----- Textauszug -----

Liebe Leser,
nächtliche Gespräche haben es oft in sich. In der Nacht gehen wir
den Dingen auf den Grund. Das Reden bekommt Tiefgang. Worte werden
grundsätzlich. Und wenn wir Modernen vielleicht auch nicht mehr die
Faszination über „das moralische Gesetz in uns“ mit dem Philosophen
Immanuel Kant teilen - beim Blick in den Sternenhimmel müssen wir
mit ihm staunen über seine geheimnisvolle Unermesslichkeit und über
die geheimnisvolle Winzigkeit unseres Lebens. Wer hat bei solchem
Anblick noch nicht über eine der Grundfragen des Philosophen
nachgedacht? Was kann ich wissen, was darf ich hoffen, was soll ich
tun? Wer ist Gott und wer ist der Mensch?
Nachts geht man sich selbst und den Dingen auf den Grund. Für den
gebildeten Nikodemus und seine Kollegen ist deshalb die Nacht die
Zeit, sich mit tiefsten und letzten Dingen zu beschäftigen. Das soll
auch für uns eine Anregung sein, das Nachtmagazin oder die Talkshow
einmal abzuschalten und in uns und die Welt hineinzulauschen. Denken
ist nicht durch die Übernahme vorgefertigter Meinungen zu ersetzen
und Erkenntnis nicht durch Information.
Martin Luther zum Text: „Die Weisen der Welt fragen seit Anbeginn
der Welt: Wie kann man rechtschaffen und selig werden? Das wird
erörtert vom Anfang bis zum Ende der Welt. Auch in unserer Zeit habt
ihr es vor Augen, wie wir einander darüber in den Haaren liegen.
Alle wollen darüber urteilen, aber sie wissen keine Antwort.“
Womit wir mitten in unserem Predigttext wären. Vielleicht ist es
das, was dem im philosophischen Diskurs geübten Nikodemus längst
aufgegangen ist. Sie wissen keine Antwort. Vielleicht weiß Jesus die
Antwort. Jesus weiß die Antwort anders, als Nikodemus denkt.

----- Datenauszüge -----

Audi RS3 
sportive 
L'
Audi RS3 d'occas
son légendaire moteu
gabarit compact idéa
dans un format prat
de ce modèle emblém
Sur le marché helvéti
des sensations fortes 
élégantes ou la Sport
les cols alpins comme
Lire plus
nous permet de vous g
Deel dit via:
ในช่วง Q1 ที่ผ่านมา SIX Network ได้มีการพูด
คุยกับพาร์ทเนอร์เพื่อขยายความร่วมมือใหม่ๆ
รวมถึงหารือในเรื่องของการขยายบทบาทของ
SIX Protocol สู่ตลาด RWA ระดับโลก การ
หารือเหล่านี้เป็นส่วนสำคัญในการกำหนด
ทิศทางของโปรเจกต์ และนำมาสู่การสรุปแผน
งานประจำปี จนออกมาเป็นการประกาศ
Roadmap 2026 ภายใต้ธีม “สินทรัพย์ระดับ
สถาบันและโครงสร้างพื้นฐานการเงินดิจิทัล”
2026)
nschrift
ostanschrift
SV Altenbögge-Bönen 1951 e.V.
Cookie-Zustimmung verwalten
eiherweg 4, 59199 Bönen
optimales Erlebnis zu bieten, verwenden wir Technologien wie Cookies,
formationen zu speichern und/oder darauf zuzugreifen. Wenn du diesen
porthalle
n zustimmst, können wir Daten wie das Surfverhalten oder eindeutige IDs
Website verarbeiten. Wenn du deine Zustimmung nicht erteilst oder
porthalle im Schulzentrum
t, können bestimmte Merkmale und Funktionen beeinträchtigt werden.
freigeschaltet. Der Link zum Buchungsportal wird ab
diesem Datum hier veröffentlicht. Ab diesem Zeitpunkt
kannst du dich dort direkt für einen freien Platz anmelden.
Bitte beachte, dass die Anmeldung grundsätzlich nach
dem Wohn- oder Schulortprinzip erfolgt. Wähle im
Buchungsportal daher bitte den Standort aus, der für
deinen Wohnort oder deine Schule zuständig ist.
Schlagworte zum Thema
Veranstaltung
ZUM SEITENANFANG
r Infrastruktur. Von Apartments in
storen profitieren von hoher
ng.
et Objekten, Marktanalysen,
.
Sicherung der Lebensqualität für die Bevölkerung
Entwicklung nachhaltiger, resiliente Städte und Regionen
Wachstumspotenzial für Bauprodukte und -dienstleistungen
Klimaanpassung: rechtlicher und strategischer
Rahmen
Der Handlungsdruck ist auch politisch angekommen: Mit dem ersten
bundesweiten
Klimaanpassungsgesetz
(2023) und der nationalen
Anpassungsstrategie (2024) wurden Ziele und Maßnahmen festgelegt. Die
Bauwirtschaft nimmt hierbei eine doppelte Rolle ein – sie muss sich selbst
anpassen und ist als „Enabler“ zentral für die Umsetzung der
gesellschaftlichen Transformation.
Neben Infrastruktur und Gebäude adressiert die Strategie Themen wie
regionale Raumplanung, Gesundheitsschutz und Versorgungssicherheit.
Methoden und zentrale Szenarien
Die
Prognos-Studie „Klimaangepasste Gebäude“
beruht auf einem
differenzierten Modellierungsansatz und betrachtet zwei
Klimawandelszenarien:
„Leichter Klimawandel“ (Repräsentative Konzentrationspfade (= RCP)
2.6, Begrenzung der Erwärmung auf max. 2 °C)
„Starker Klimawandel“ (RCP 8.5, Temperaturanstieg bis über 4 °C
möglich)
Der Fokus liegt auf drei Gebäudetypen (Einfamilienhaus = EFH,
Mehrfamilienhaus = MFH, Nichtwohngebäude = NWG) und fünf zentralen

-----

[Aufgaben zum Text]
1. Schreiben Sie aus dem Text über nächtliche Gespräche den Abschnitt ab, der mit „Martin Luther zum“ beginnt und bis „als Nikodemus denkt.“ reicht.
2. Knüpfen Sie an den letzten Satz des Textes über nächtliche Gespräche an und schreiben Sie ihn weiter.
Die Einträge stehen in keinem Zusammenhang mit dem Text über nächtliche Gespräche.

[Lösungen pro Aufgabe]
1.
Martin Luther zum Text: „Die Weisen der Welt fragen seit Anbeginn
der Welt: Wie kann man rechtschaffen und selig werden? Das wird
erörtert vom Anfang bis zum Ende der Welt. Auch in unserer Zeit habt
ihr es vor Augen, wie wir einander darüber in den Haaren liegen.
Alle wollen darüber urteilen, aber sie wissen keine Antwort.“
Womit wir mitten in unserem Predigttext wären. Vielleicht ist es
das, was dem im philosophischen Diskurs geübten Nikodemus längst
aufgegangen ist. Sie wissen keine Antwort. Vielleicht weiß Jesus die
Antwort. Jesus weiß die Antwort anders, als Nikodemus denkt.

2.
Manchmal spürt man das Vergnügen, das der Evangelist Johannes an den
Missverständnissen hat, die Jesus gerade bei den Gebildeten unter
seinen Verächtern erzeugt, ob sie nun Nikodemus oder Pilatus heißen.
Aber vielleicht tun wir dem Erstgenannten Unrecht, wenn wir
betrachten, dass er es an der angemessenen Höflichkeit nicht fehlen
lässt:
Meister, wir wissen, du bist ein Lehrer, von Gott gekommen; denn
niemand kann die Zeichen tun, die du tust, es sei denn Gott mit ihm.
Jesus, wir wissen, dass du eine unwahrscheinliche und einmalige
historische Gestalt bist. Nichts ist zu vergleichen mit deiner
Bergpredigt, deinen Reden und Gleichnissen. Dein Humanismus ist
bewundernswert und deine liebevolle menschliche Tiefe. So können
auch heute Gebildete unter den Verächtern des Glaubens reden.
Jesus knüpft an die Komplimente des Nikodemus nicht an. Er ist
keiner von diesen „Taxitheologen“. Kennen Sie die? Sie holen die
Leute dort ab, wo sie stehen und setzen sie am Ende des
Gottesdienstes, am Ende der Veranstaltung, am Ende des Abends, am
Ende der Nacht genau wieder dort ab. Man ist nicht besonders weit
gekommen, aber schön war’s wieder!
Der Dramaturg Peter Hacks schreibt schon 1976: „Man muss zugeben,
dass dem Christentum, mehr als anderen Religionen, ein Hang zur
Verschämtheit anhaftet. Es schielt nach dem Urteil der Vernunft, wie
eine Genante nach dem Stadtklatsch. Es wird um so zimperlicher, je
älter es wird, und es bringt seinem Ruf die unglaublichsten Opfer.
Zuerst genieren sich die Christen ihrer mythologischen Herkunft. Wer
zu jener Zeit über Land ging, fand auf dem Dung die Madonnen liegen,
welche die Christen aus ihren Kirchen geworfen hatten. Die Künstler
sammelten sie auf und stellten sie zu Hause in ihre Kunst- und
Wunderkammern. Seit Neustem indes finden die Künstler, wenn sie an
Misthaufen vorüberwandern, auch den Heiligen Geist, den Sohn, ja
nicht selten den Vater. Die Christen selbst haben sie fortgeworfen.
Sie haben das Christentum verkleinert, auf einen Rest von Sätzen
über Gerechtigkeit, Tugend und die Herstellung einer würdigeren
Welt; lauter Sachen auf die sich, Gott ist des Verfassers Zeuge, die
Marxisten besser verstehen.“ (Adam und Eva, Leipzig 1976, S. 103) -
was man heute, nach den Lehren der Geschichte, auch bezweifeln muss.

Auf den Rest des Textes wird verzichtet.